What you should write out is every line from the one containing "désignées et de" to the end of the data, exactly and with nothing else.

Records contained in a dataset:
—————

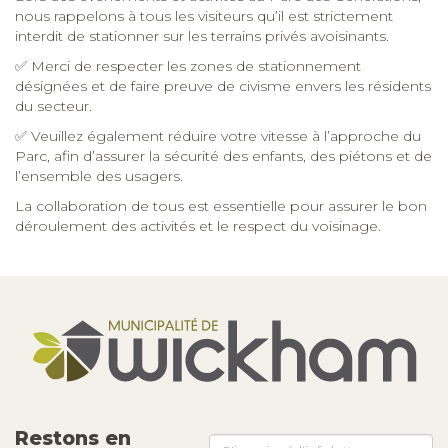
nous rappelons à tous les visiteurs qu’il est strictement
interdit de stationner sur les terrains privés avoisinants.
✅ Merci de respecter les zones de stationnement
désignées et de faire preuve de civisme envers les résidents
du secteur.
✅ Veuillez également réduire votre vitesse à l’approche du
Parc, afin d’assurer la sécurité des enfants, des piétons et de
l’ensemble des usagers.
La collaboration de tous est essentielle pour assurer le bon
déroulement des activités et le respect du voisinage.
Restons en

—————

#### [Task answer]
désignées et de faire preuve de civisme envers les résidents
du secteur.
✅ Veuillez également réduire votre vitesse à l’approche du
Parc, afin d’assurer la sécurité des enfants, des piétons et de
l’ensemble des usagers.
La collaboration de tous est essentielle pour assurer le bon
déroulement des activités et le respect du voisinage.
Restons en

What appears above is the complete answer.